DATA PROVIDED:

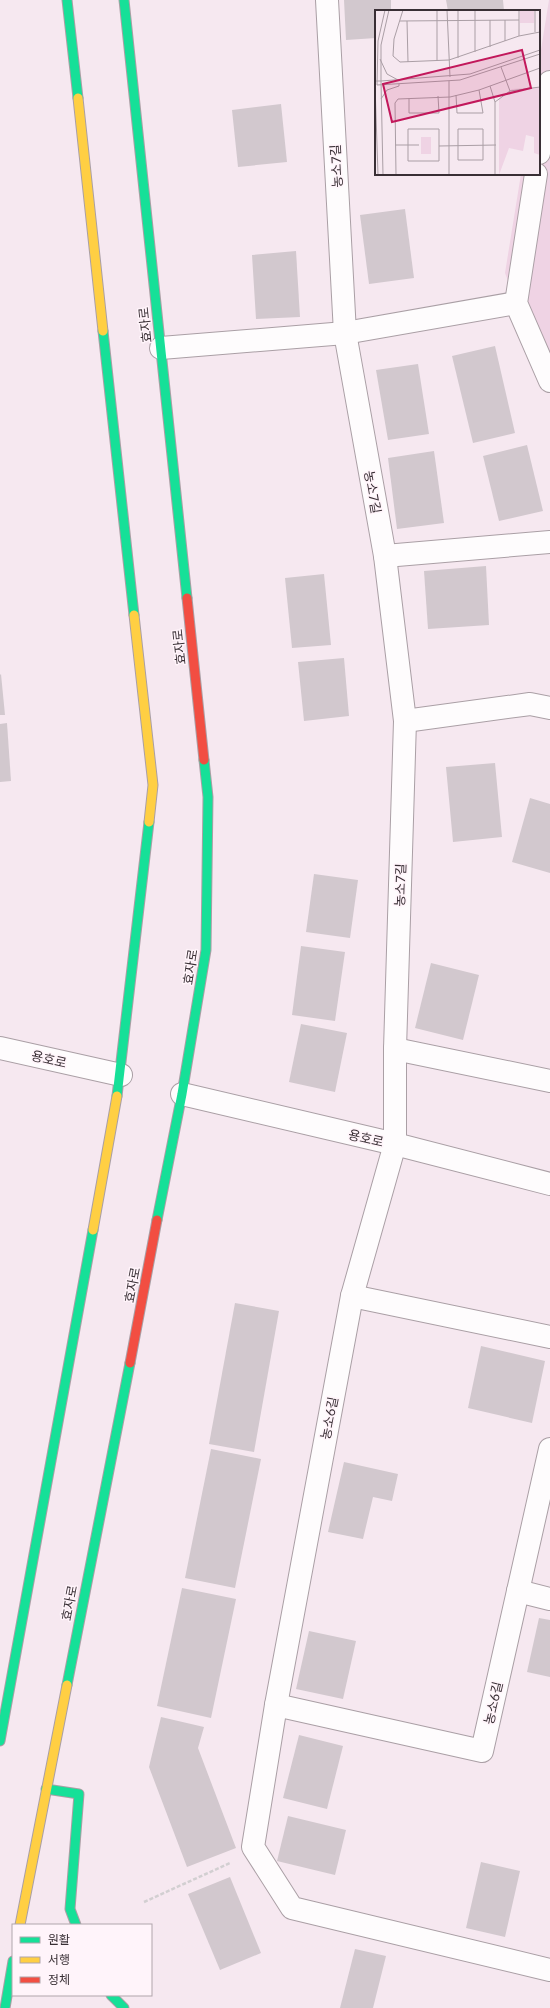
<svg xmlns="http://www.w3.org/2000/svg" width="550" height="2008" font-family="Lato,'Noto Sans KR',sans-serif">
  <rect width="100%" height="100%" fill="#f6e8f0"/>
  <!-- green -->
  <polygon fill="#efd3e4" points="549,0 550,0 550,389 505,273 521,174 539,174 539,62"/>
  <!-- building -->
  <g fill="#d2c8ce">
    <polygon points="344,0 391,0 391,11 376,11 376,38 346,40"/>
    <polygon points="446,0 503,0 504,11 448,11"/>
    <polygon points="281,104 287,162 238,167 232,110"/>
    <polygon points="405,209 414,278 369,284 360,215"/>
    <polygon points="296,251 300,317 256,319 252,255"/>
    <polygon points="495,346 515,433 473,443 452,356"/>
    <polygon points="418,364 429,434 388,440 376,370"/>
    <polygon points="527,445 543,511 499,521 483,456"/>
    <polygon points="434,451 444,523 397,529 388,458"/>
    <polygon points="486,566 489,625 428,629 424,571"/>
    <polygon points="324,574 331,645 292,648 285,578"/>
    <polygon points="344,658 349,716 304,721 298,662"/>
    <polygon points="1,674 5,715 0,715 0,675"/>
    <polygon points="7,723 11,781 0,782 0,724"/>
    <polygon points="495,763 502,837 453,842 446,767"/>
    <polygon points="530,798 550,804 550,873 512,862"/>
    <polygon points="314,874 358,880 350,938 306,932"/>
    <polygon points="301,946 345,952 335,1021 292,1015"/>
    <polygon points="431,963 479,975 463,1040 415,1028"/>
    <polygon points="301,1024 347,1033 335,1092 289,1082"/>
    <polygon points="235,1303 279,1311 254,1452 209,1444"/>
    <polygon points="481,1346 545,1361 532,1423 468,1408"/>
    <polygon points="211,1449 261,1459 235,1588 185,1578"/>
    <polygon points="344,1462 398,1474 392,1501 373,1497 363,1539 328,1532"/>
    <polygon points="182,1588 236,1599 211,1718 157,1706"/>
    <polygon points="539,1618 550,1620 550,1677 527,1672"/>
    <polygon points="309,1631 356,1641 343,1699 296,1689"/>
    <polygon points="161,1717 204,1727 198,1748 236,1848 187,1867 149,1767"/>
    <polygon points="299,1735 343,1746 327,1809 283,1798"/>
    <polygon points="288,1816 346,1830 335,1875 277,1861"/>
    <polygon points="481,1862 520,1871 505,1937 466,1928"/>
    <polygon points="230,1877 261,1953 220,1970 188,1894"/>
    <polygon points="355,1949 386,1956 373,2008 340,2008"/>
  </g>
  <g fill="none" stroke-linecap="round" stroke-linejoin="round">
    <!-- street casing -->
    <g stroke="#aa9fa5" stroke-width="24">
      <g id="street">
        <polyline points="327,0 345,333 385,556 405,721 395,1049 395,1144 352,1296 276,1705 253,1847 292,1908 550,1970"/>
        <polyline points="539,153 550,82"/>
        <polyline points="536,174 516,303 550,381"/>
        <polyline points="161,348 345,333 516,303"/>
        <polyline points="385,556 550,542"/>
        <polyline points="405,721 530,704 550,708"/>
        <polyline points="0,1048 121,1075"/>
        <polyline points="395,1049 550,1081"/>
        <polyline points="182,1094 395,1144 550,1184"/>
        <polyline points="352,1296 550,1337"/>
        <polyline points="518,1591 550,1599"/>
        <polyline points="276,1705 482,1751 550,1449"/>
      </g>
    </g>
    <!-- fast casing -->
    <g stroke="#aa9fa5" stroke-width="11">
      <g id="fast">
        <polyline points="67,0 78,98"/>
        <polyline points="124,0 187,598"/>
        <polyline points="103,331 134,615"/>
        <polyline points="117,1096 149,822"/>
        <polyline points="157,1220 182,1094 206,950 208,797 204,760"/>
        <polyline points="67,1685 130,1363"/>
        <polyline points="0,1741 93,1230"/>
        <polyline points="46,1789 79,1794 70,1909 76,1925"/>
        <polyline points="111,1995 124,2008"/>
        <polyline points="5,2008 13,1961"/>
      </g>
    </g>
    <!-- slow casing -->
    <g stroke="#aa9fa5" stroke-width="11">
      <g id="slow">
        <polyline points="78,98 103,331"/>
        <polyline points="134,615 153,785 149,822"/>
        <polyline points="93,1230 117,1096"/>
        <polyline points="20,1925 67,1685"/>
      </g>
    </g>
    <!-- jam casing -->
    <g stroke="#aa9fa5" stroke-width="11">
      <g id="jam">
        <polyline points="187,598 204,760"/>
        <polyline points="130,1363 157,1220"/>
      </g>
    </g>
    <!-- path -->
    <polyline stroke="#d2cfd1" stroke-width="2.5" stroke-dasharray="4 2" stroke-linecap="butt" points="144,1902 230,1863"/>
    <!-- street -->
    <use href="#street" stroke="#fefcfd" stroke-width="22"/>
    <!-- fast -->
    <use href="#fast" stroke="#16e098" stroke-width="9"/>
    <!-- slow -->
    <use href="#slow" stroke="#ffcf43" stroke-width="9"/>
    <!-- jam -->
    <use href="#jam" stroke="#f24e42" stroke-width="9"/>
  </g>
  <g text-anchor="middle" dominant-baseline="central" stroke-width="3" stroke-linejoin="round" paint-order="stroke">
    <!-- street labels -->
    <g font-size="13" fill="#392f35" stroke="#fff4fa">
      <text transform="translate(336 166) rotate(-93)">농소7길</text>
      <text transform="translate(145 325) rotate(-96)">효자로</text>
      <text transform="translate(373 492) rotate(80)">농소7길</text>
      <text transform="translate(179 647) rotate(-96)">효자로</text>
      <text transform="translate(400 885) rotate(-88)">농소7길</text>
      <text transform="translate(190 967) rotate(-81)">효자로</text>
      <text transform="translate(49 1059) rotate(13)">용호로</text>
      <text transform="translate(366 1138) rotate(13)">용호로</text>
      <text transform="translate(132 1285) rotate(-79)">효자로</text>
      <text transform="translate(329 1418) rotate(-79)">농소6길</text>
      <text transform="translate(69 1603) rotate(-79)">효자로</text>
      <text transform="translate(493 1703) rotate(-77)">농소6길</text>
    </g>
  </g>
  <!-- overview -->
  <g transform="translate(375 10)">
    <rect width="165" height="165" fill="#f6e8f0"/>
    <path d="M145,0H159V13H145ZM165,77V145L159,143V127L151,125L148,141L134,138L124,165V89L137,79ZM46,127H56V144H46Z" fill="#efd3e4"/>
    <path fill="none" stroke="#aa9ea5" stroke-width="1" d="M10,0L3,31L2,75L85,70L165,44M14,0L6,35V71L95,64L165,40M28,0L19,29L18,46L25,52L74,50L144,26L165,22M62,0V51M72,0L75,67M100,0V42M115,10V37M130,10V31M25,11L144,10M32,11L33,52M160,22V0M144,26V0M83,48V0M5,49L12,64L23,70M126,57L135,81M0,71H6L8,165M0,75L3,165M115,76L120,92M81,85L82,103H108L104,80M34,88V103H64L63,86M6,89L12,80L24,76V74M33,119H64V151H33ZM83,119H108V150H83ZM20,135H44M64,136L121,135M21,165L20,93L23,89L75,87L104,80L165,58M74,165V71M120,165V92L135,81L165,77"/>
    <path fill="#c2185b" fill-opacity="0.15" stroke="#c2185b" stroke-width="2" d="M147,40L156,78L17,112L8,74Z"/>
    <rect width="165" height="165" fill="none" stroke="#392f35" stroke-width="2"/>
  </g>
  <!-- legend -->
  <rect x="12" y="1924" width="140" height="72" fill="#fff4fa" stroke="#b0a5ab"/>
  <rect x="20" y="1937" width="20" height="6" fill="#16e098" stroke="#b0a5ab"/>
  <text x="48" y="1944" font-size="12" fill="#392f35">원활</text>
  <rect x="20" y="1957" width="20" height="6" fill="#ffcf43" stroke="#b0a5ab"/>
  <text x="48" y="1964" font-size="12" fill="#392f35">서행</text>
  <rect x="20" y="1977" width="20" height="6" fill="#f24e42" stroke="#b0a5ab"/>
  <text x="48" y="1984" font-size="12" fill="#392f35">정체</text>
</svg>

ASSIGNED TASK: If a line of the entries contains "round", it counts; give the total of such lines and nothing more.

RESPONSE AREA: 2